# Manchester and District cat show Brag..



## Siamese Kelly (Jan 6, 2008)

I am extremely proud to report that Burnthwaites Temptation aka Gaia-our very own Caramel tabby gal did very well at the show with a 1st in her open class and 2 1st's in her sides And as ever nana got her a toy spider which Rosie promptly pinchedStill Gaia's not fussed she's much happier with her Rosettes


----------



## staceyscats1 (Feb 17, 2008)

wooooooooooooooooooooooooot well done !!!!!!!!!!!!!!!!!!!!!!!!!!!!!!!!

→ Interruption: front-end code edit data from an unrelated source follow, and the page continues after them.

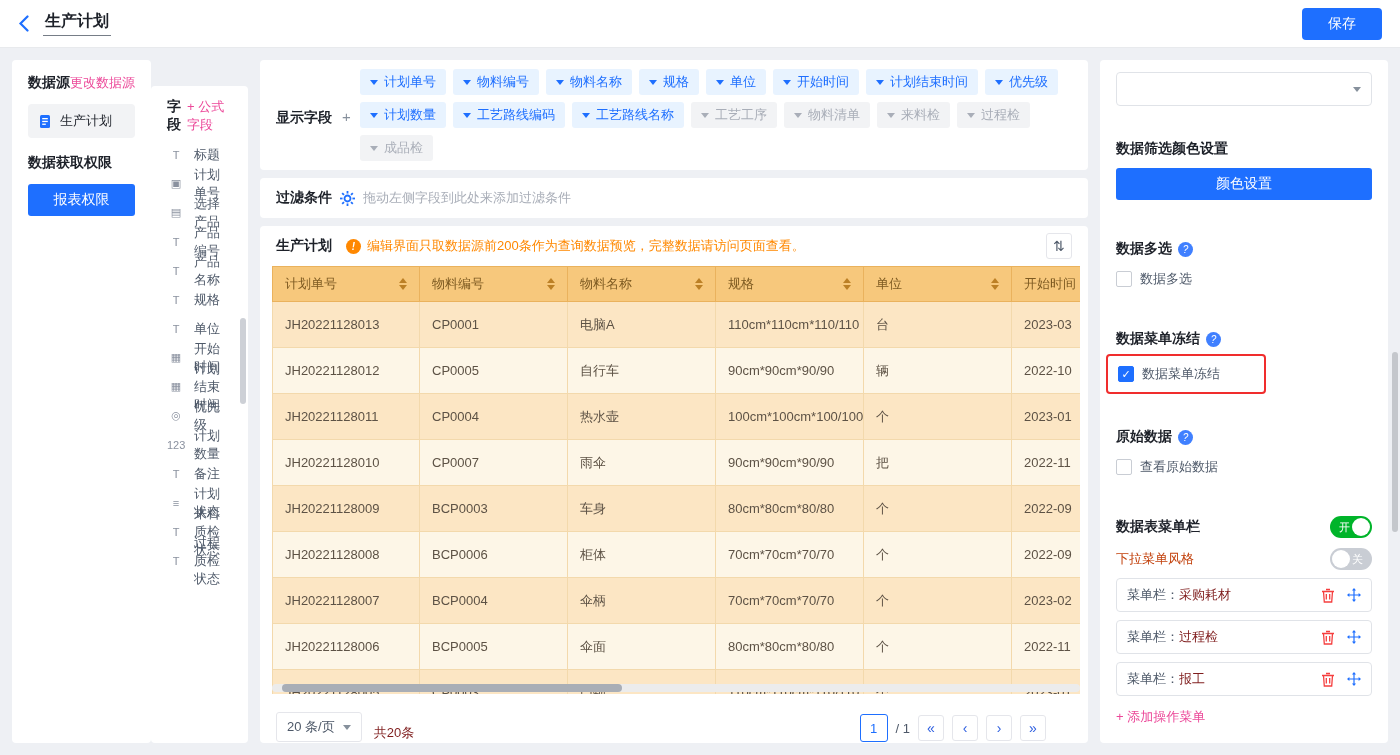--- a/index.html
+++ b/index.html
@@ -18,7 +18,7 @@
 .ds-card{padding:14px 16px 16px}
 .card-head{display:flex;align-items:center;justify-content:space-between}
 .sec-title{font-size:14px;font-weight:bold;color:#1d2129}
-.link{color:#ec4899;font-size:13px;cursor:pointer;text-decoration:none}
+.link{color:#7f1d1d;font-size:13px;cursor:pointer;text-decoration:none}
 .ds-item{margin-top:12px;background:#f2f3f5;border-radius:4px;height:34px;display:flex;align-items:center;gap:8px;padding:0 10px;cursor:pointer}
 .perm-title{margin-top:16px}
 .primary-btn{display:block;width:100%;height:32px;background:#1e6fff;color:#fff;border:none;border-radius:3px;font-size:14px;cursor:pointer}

and i have to say what a beautiful girl she is  also great pic


----------



## may (Nov 2, 2007)

_Congratulations Gaia_
She has to be my favorite furry grandchild 
As always she looked beautiful and did her Daddy proud on the day 
Well done pretty lady


----------



## minnie (Feb 14, 2008)

aww well done! i'll have to get the cofee out again


----------



## Saynamore (Feb 28, 2008)

Well done our Kelly, big claps to you and Gaia!


----------



## trish1200 (Mar 24, 2008)

Gaia is stunning  Congratulations!!!!!!!!!!!!!!


----------



## lizward (Feb 29, 2008)

Well done!

Liz


----------



## Guest (May 4, 2008)

Congrats kelly,credit to all your hard work


----------



## Debbie (Nov 10, 2007)

CONGRATS - shes a super looking cat and deserves all her wins


----------



## ChinaBlue (Feb 3, 2008)

Well done.


----------



## Siamese Kelly (Jan 6, 2008)

Well thankyou everybody-your all so right-she is stunning and though she'd trade me in a second for her favourite grannyI don't hold this against her


----------



## xxSaffronxx (Apr 2, 2008)

Congrats hun - really pleased for you! yayyyyyyyyyyy


----------